Now, the output will reveal the moment when PostRenderViewEvent is processed:

RenderPhaseListener#beforePhase() ...
RenderBean#preRenderAction() ...
RenderBean#postRenderAction() ...
RenderPhaseListener#afterPhase() ...

The complete code is available here.

·         Subscribe programmatically to listen PostRenderViewEvent from a custom component.
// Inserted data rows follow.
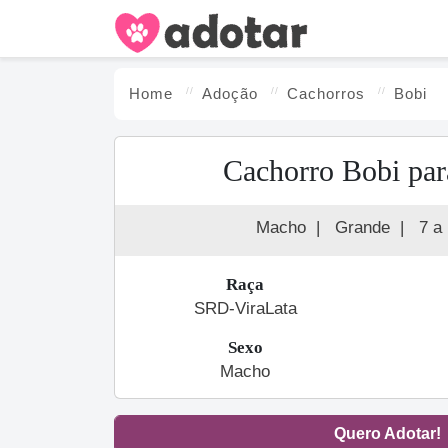
Home
Adoção
Cachorro
s
Bobi
Cachorro Bobi par
Macho
|
Grande
|
7 a
Raça
SRD-ViraLata
Sexo
Macho
Quero Adotar!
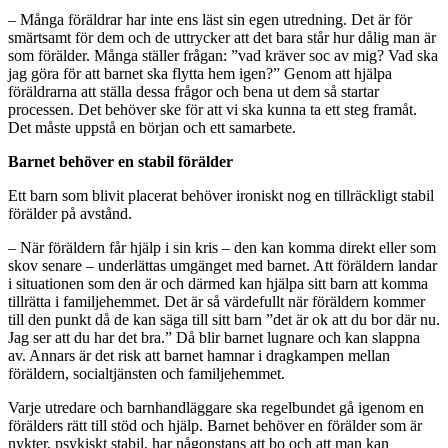
– Många föräldrar har inte ens läst sin egen utredning. Det är för
smärtsamt för dem och de uttrycker att det bara står hur dålig man är
som förälder. Många ställer frågan: ”vad kräver soc av mig? Vad ska
jag göra för att barnet ska flytta hem igen?” Genom att hjälpa
föräldrarna att ställa dessa frågor och bena ut dem så startar
processen. Det behöver ske för att vi ska kunna ta ett steg framåt.
Det måste uppstå en början och ett samarbete.
Barnet behöver en stabil förälder
Ett barn som blivit placerat behöver ironiskt nog en tillräckligt stabil
förälder på avstånd.
– När föräldern får hjälp i sin kris – den kan komma direkt eller som
skov senare – underlättas umgänget med barnet. Att föräldern landar
i situationen som den är och därmed kan hjälpa sitt barn att komma
tillrätta i familjehemmet. Det är så värdefullt när föräldern kommer
till den punkt då de kan säga till sitt barn ”det är ok att du bor där nu.
Jag ser att du har det bra.” Då blir barnet lugnare och kan slappna
av. Annars är det risk att barnet hamnar i dragkampen mellan
föräldern, socialtjänsten och familjehemmet.
Varje utredare och barnhandläggare ska regelbundet gå igenom en
förälders rätt till stöd och hjälp. Barnet behöver en förälder som är
nykter, psykiskt stabil, har någonstans att bo och att man kan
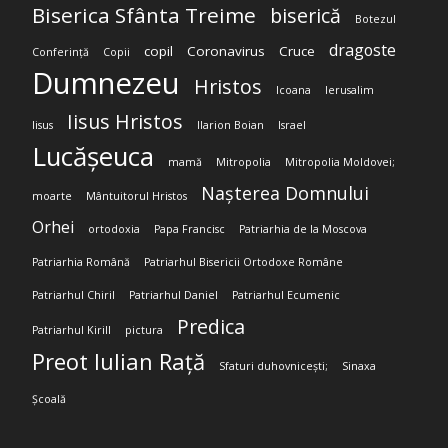
Biserica Sfânta Treime
biserică
Botezul
dragoste
copil
Coronavirus
Cruce
Conferință
Copii
Dumnezeu
Hristos
Icoana
Ierusalim
Iisus Hristos
Iisus
Ilarion Boian
Israel
Lucășeuca
mamă
Mitropolia
Mitropolia Moldovei;
Nașterea Domnului
moarte
Mântuitorul Hristos
Orhei
ortodoxia
Papa Francisc
Patriarhia de la Moscova
Patriarhia Română
Patriarhul Bisericii Ortodoxe Române
Patriarhul Chiril
Patriarhul Daniel
Patriarhul Ecumenic
Predica
Patriarhul Kirill
pictura
Preot Iulian Rață
Sfaturi duhovnicești;
Sinaxa
Școală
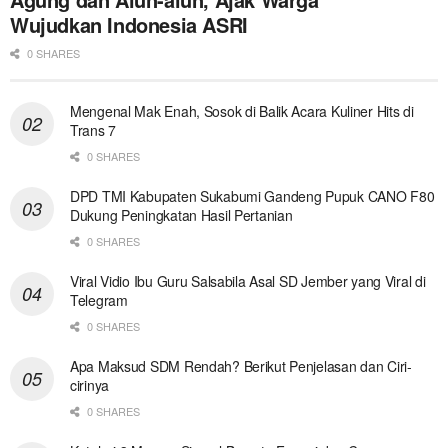
Wujudkan Indonesia ASRI
0 SHARES
Mengenal Mak Enah, Sosok di Balik Acara Kuliner Hits di
Trans 7
0 SHARES
DPD TMI Kabupaten Sukabumi Gandeng Pupuk CANO F80
Dukung Peningkatan Hasil Pertanian
0 SHARES
Viral Vidio Ibu Guru Salsabila Asal SD Jember yang Viral di
Telegram
0 SHARES
Apa Maksud SDM Rendah? Berikut Penjelasan dan Ciri-
cirinya
0 SHARES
Again I used some log text to reveal the moment when the PostRenderViewEvent is processed with respect to encodeBegin() and encodeEnd() methods:

@FacesComponent(value = TomComponent.COMPONENT_TYPE, createTag = true)
public class TomComponent extends UIComponentBase implements SystemEventListener {

 private static final Logger LOG = Logger.getLogger(TomComponent.class.getName());

 public static final String COMPONENT_FAMILY = "jsf.uicomponentwithsubscribetoevent";
 public static final String COMPONENT_TYPE = "jsf.uicomponentwithsubscribetoevent.TomComponent";

 public TomComponent() {
  FacesContext.getCurrentInstance().getViewRoot().
   subscribeToViewEvent(PreRenderViewEvent.class, this);
  FacesContext.getCurrentInstance().getViewRoot().
   subscribeToViewEvent(PostRenderViewEvent.class, this);
 }

 @Override
 public void processEvent(SystemEvent event) throws AbortProcessingException {
  LOG.log(Level.INFO, "EVENT EMITTED: {0}", event);
 }
  
 @Override
 public void encodeBegin(FacesContext context) throws IOException {
  LOG.log(Level.INFO, "TomComponent#encodeBegin()");
 }
 
 @Override
 public void encodeEnd(FacesContext context) throws IOException {
  LOG.log(Level.INFO, "TomComponent#encodeEnd()");
 }

 @Override
 public String getFamily() {
  return COMPONENT_FAMILY;
 }

 @Override
 public boolean isListenerForSource(Object source) {
  return true;
 }
}

And, the output will be:

EVENT EMITTED: javax.faces.event.PreRenderViewEvent[source=javax.faces.component.UIViewRoot]
TomComponent#encodeBegin()
TomComponent#encodeEnd()
EVENT EMITTED: javax.faces.event.PostRenderViewEvent[source=javax.faces.component.UIViewRoot]

Obviously, PostRenderViewEvent hits processEvent() after encodeEnd(), which means that the rendering process is over.

The complete application is available here.

In real applications, you can use PostRenderViewEvent for post rendering view processing, state handling, cleaning view specific things, etc.